Santana
Castilho – Jornal Público
Desde
há muito que os concursos de professores geram injustiças e criam castas, por
via de sucessivas mudanças de regras. Tudo indica que assim será, uma vez mais.
Sem
direito a perguntas, logo sem a maçada de dizer quem paga, quem assume as
garantias e se o milagre agrava ou não as contas públicas, António Costa
anunciou, em conferência de imprensa, a solução do decantado problema dos
lesados do BES. Perito que é em dar boas novas e virar páginas, quando o vi
numa escolinha, pronto para a mensagem de Natal, admiti, por momentos, que ia
anunciar a solução para os lesados do ME. Qual quê!
Em
30 de Novembro último, o Ministério da Educação tornou pública a intenção de abrir
um concurso para integrar nos quadros os docentes com um mínimo de
20 anos de serviço
e cinco ou mais contratos a termo resolutivo, celebrados nos últimos seis anos.

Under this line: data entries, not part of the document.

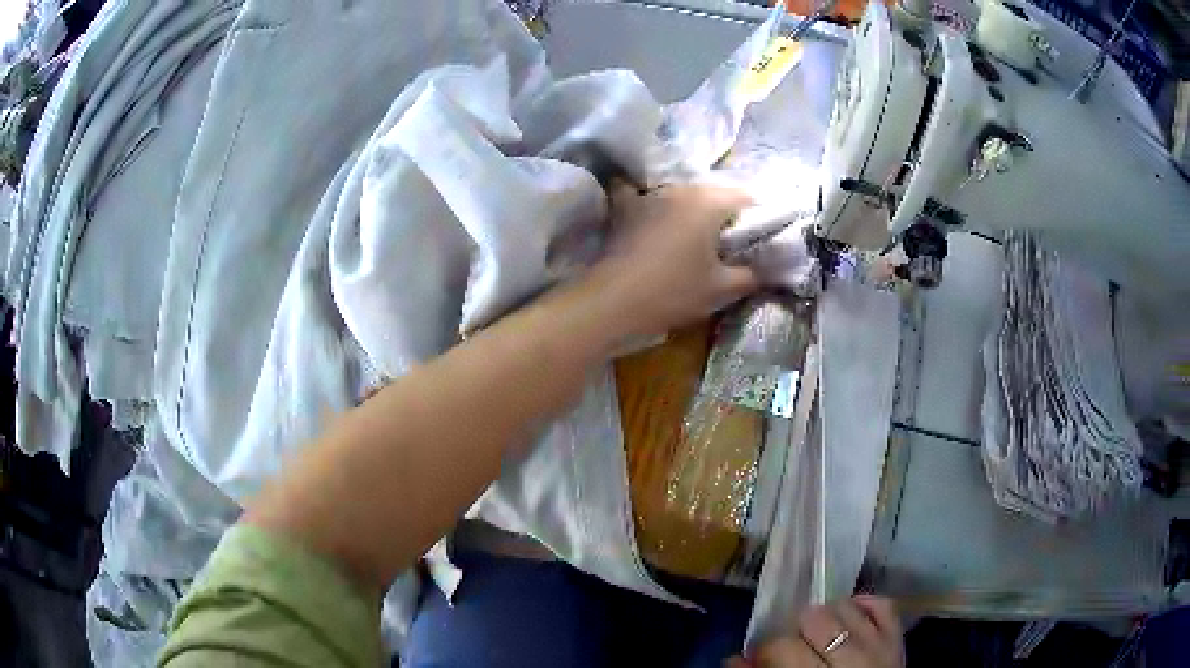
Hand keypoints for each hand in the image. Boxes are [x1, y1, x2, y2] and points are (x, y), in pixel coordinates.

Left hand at [583, 183, 758, 339]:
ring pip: (684, 195)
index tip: (762, 238)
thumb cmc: (674, 292)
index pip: (747, 197)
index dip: (759, 216)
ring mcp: (651, 195)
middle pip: (715, 193)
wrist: (613, 301)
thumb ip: (752, 275)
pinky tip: (655, 217)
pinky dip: (653, 203)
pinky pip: (646, 196)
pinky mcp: (627, 208)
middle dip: (728, 213)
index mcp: (709, 202)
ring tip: (699, 238)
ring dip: (695, 210)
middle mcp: (681, 188)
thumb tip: (768, 270)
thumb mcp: (721, 289)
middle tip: (734, 241)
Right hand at [728, 597, 903, 667]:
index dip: (765, 649)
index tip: (761, 658)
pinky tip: (849, 618)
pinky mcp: (897, 638)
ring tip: (819, 635)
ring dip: (826, 617)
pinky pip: (882, 604)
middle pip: (812, 618)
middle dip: (795, 632)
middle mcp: (850, 659)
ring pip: (844, 606)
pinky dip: (863, 605)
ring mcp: (878, 645)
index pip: (782, 646)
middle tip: (792, 648)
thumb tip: (734, 658)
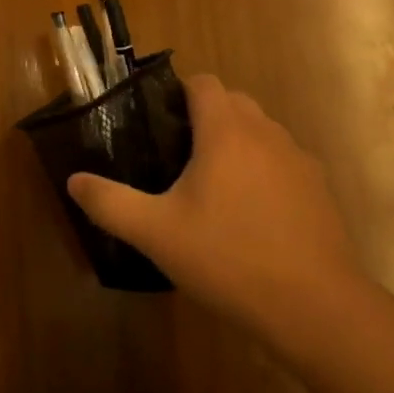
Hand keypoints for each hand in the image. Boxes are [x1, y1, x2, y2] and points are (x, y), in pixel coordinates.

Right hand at [67, 74, 366, 351]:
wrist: (317, 309)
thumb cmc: (229, 258)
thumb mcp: (156, 233)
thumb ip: (110, 203)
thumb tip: (74, 181)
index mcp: (225, 130)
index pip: (202, 83)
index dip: (177, 93)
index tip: (157, 121)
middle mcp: (265, 133)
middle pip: (233, 102)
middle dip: (206, 116)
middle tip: (177, 156)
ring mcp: (298, 160)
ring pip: (261, 131)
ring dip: (237, 142)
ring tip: (213, 186)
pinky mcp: (320, 190)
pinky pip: (283, 162)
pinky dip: (264, 171)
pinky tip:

São estes e muitos outros, precários de uma vida, os lesados do ME, um
ministério que vive há anos fora da lei, explorando miseravelmente quem o serve
e concebendo maliciosamente soluções que iludem, sem resolver. É disto que
trata a proposta, glosada com as coreografias governamentais e sindicais habituais
e o pesadelo de sempre.
São
duros os meus qualificativos? Que é, senão déspota, quem exige aos outros um
contrato estável ao cabo de três anos de serviço, mas permite 20 para si e,
ainda assim, os armadilha com requisitos desprezíveis? Que é, senão
desprezível, a subtileza de persistir em considerar que os contratos anuais e
sucessivos tenham que ser no mesmo grupo de recrutamento? Que é, senão iníquo,
ardiloso e inconstitucional, deixar para trás docentes com maior antiguidade,
só porque já foram vítimas de injustiças anteriores? Que é, senão inaceitável,
a utilização abusiva de milhares de contratos de serviço de duração temporária,
ano após ano, que violam o Direito da União Europeia (Directiva 1999/70/CE),
como, aliás, foi reconhecido pelo respectivo Tribunal de Justiça?
Desde
há muito que os concursos de professores geram injustiças e criam castas, por
via de sucessivas mudanças de regras, donde a ponderação da iniquidade
desapareceu. Tudo indica que assim será, uma vez mais, com alguma coisa a mudar
para que tudo continue na mesma, tónica aliás dominante da actual aposta na
Educação.
Navegar
por entre a teia da legislação aplicável aos concursos de professores é um
desesperante exercício de resistência, onde a corrupção constitucional parece
não incomodar o poder. Só legisladores mentalmente insanos e socialmente
perversos a podem ter concebido, acrescentando sempre uma nova injustiça à
anteriormente perpetrada.
A
contratação de escola, com total desrespeito pela graduação e tempo de serviço
dos candidatos, foi via aberta para despudorados favorecimentos. Basta ler as
kafkianas 1347 páginas de subcritérios aplicáveis ao recrutamento de 2014/15, em sede de BCE, para
dispensarmos mais argumentos. Apesar disso, alguns têm agora o topete de a
defender, talvez por nunca terem lido o artigo 47.º da Constituição da
República Portuguesa, que assim dispõe:
“Todos os cidadãos têm direito de acesso à
função pública, em condições de igualdade e liberdade, em regra por via de
concurso.”
A
arrogância, o ódio aos professores, a ignorância sobre a realidade do sistema
educativo e das escolas foram os eixos identificadores daquilo que poderemos
designar por bloco central de governo da Educação da última década, marcada por
uma estratégia política de degradação de uma classe profissional, com salários
definitivamente reduzidos e progressão na carreira ad aeternum suspensa,
demasiado numerosa e heterogénea para se unir eficazmente. Insidiosamente, a
conflitualidade e a sobrevivência impuseram-se como modus vivendi predominante
nas escolas. O objectivo de muitos, ante a pressão psicológica e emocional a
que estão sujeitos, é manter o salário, quantas vezes a troco da dignidade
mínima. Costa sabe-o bem, que nisso é mestre. Por isso juntou o tema à factura
dos lesados do BES, Novo Banco e CGD, e varreu tudo para debaixo do tapete, com
a ligeireza com que tirou a vaquinha e o burrinho do cenário de Natal.